Task brief: Only the pictures are to be left out; the listing itself is repeated exactly.
*** Entries supplied ***
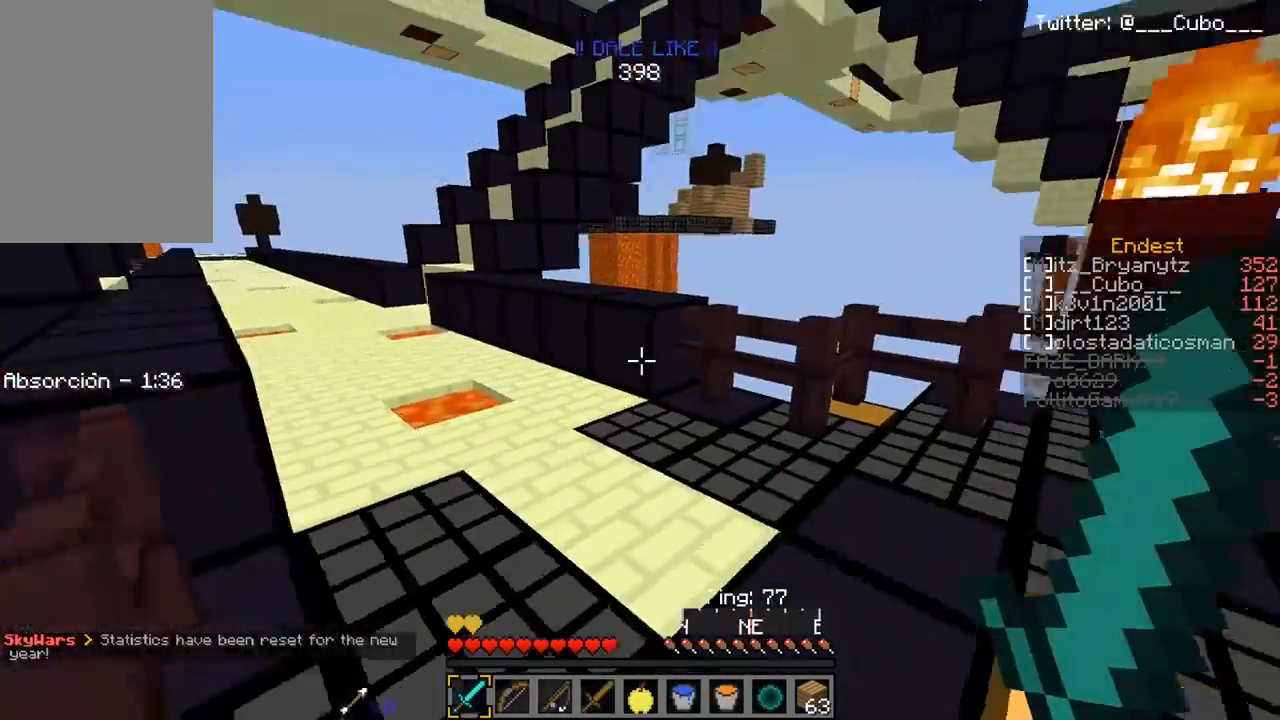
{"keys": ["a", "w"], "mouse": [], "events": [[100, "d", "up"], [167, "a", "down"]]}
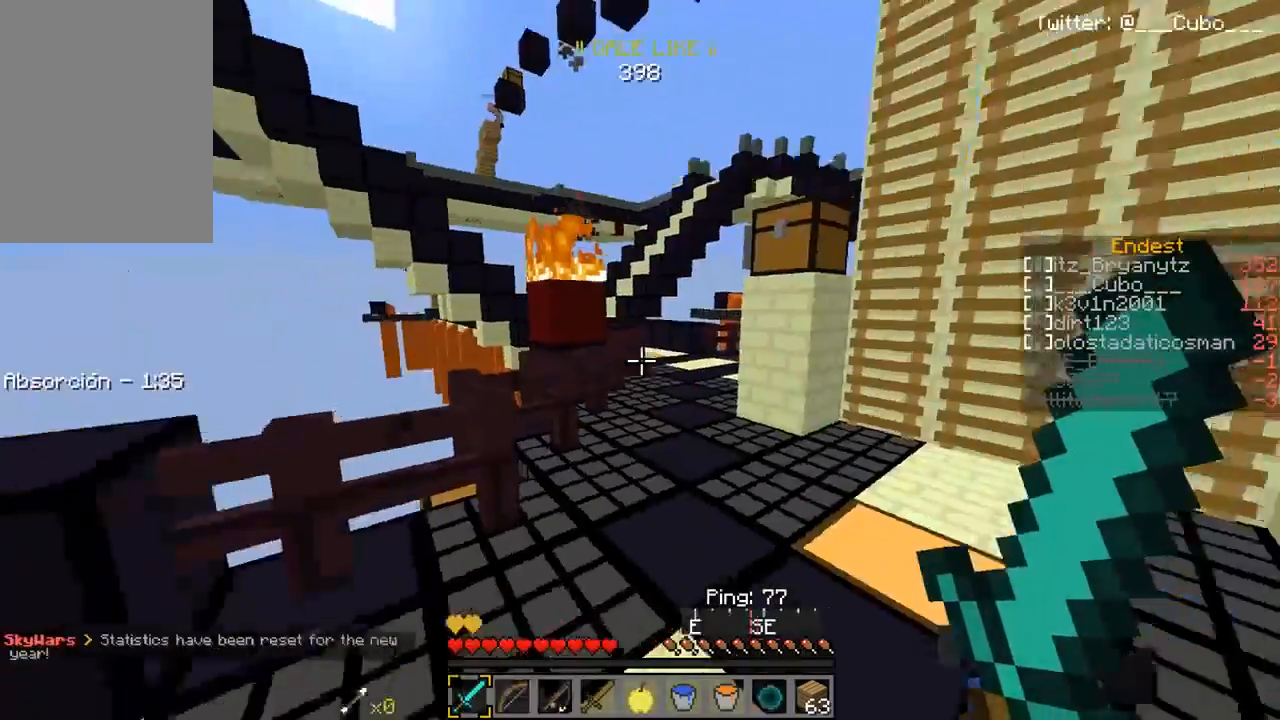
{"keys": ["a", "w"], "mouse": [], "events": [[33, "w", "up"], [50, "a", "up"], [67, "s", "down"], [233, "s", "up"], [317, "a", "down"], [467, "w", "down"]]}
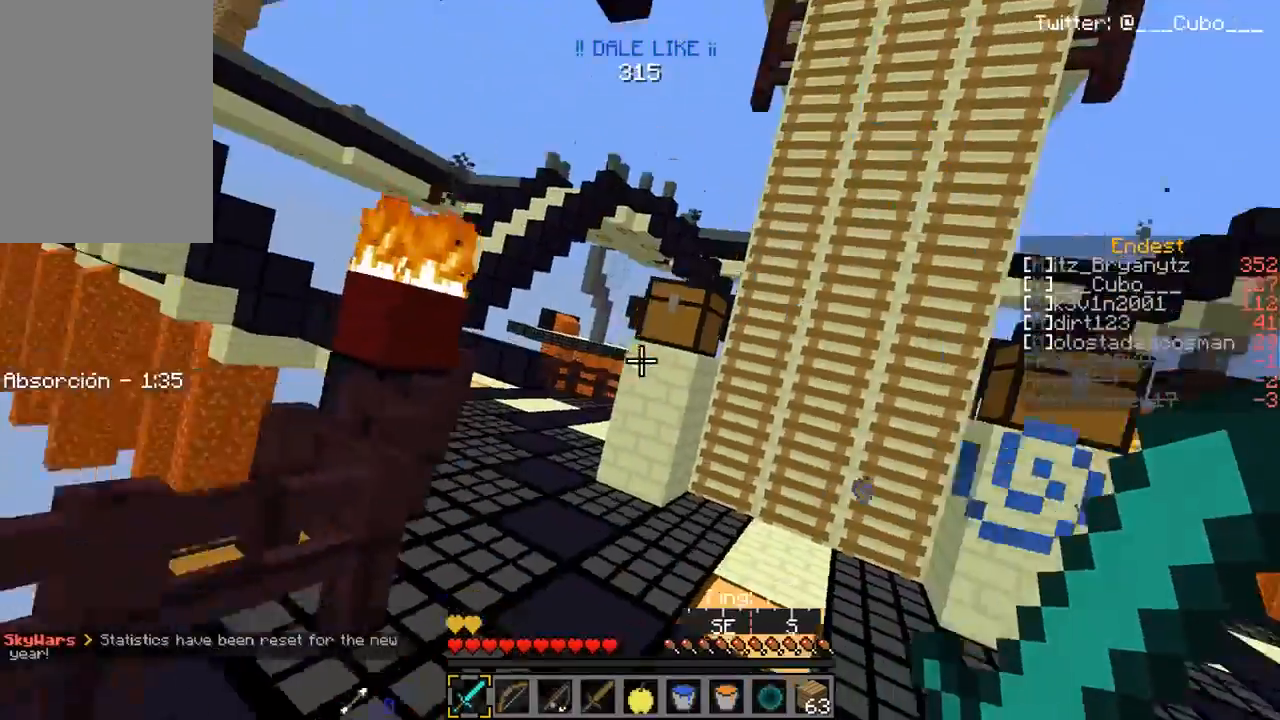
{"keys": ["a"], "mouse": [], "events": [[67, "a", "up"], [417, "a", "down"], [417, "w", "up"]]}
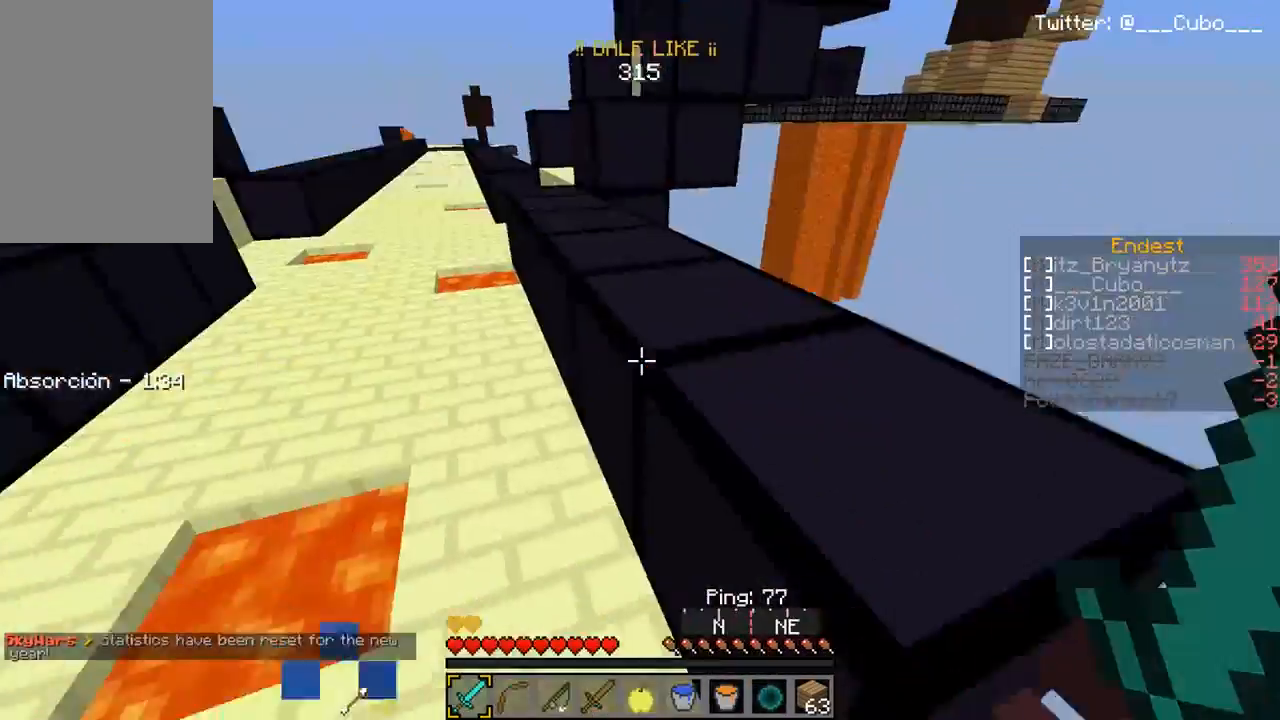
{"keys": ["w"], "mouse": ["right"], "events": [[17, "w", "down"], [300, "a", "up"], [417, "mouse_right", "down"]]}
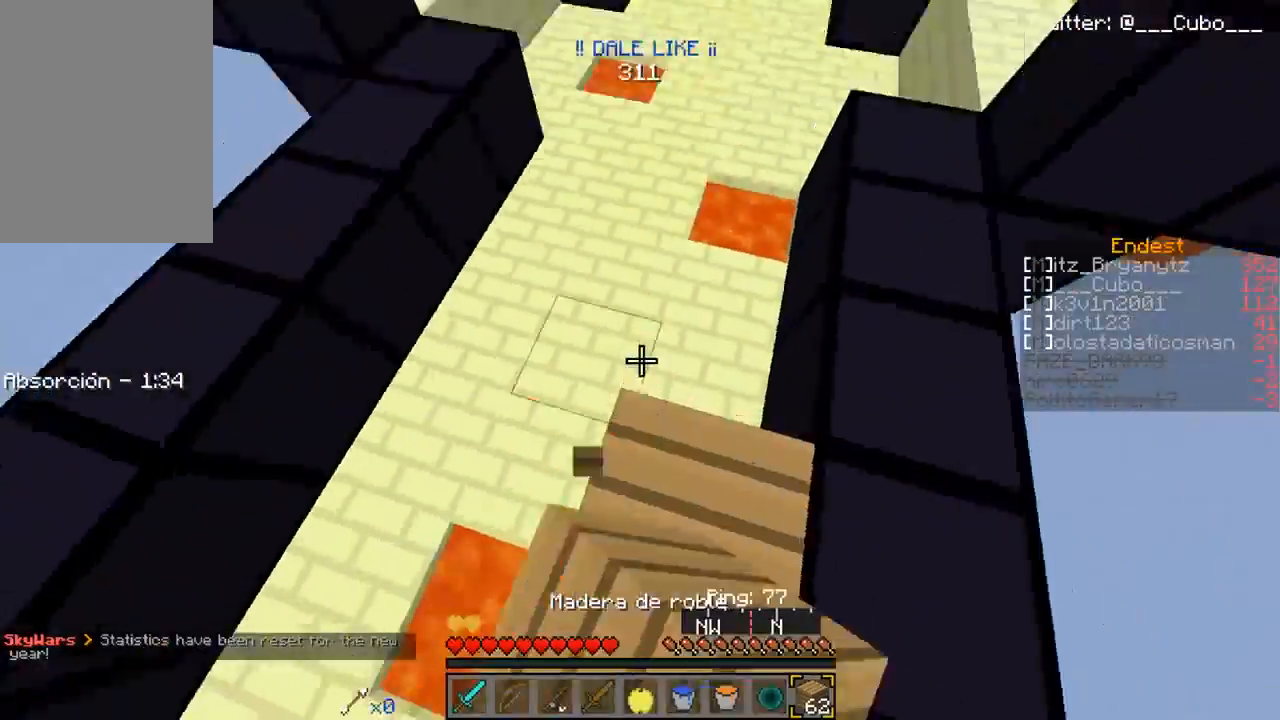
{"keys": ["w"], "mouse": [], "events": [[83, "mouse_right", "up"]]}
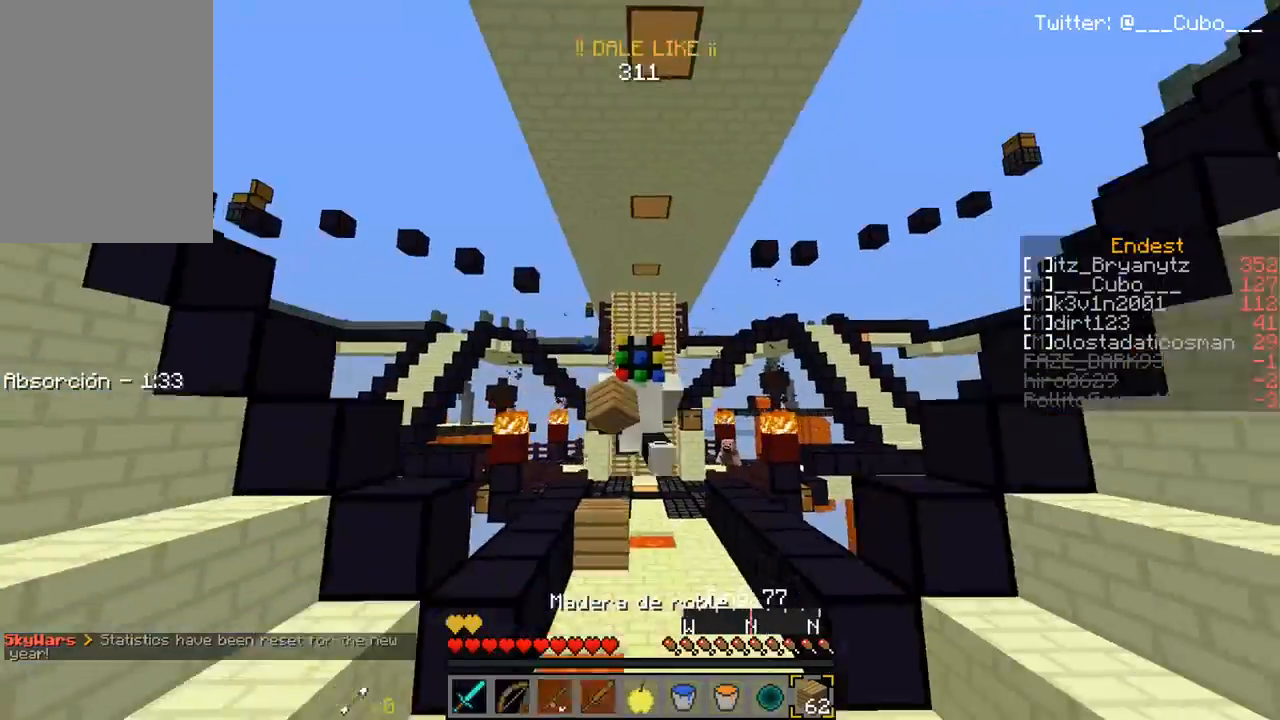
{"keys": ["w"], "mouse": [], "events": []}
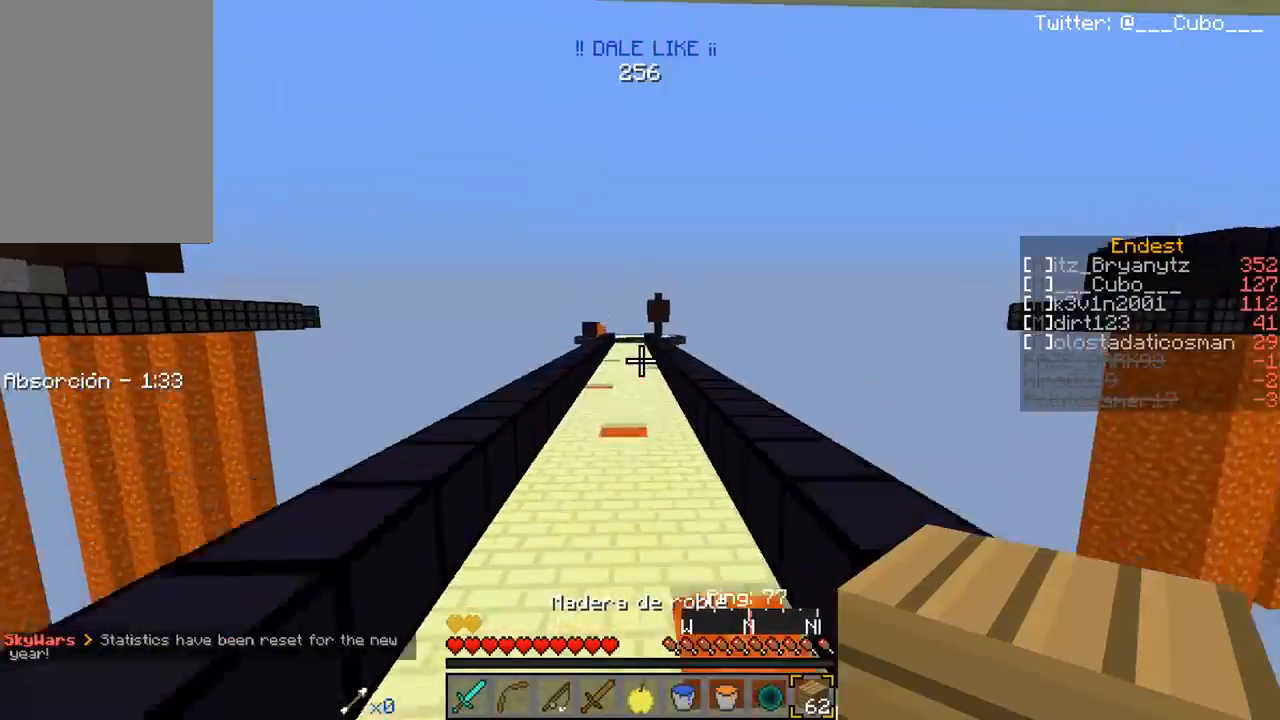
{"keys": ["w"], "mouse": [], "events": []}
*** End of Entries supplied ***
Solved exercise:
{"keys": ["a", "w"], "mouse": [], "events": [[100, "d", "up"], [167, "a", "down"]]}
{"keys": ["a", "w"], "mouse": [], "events": [[33, "w", "up"], [50, "a", "up"], [67, "s", "down"], [233, "s", "up"], [317, "a", "down"], [467, "w", "down"]]}
{"keys": ["a"], "mouse": [], "events": [[67, "a", "up"], [417, "a", "down"], [417, "w", "up"]]}
{"keys": ["w"], "mouse": ["right"], "events": [[17, "w", "down"], [300, "a", "up"], [417, "mouse_right", "down"]]}
{"keys": ["w"], "mouse": [], "events": [[83, "mouse_right", "up"]]}
{"keys": ["w"], "mouse": [], "events": []}
{"keys": ["w"], "mouse": [], "events": []}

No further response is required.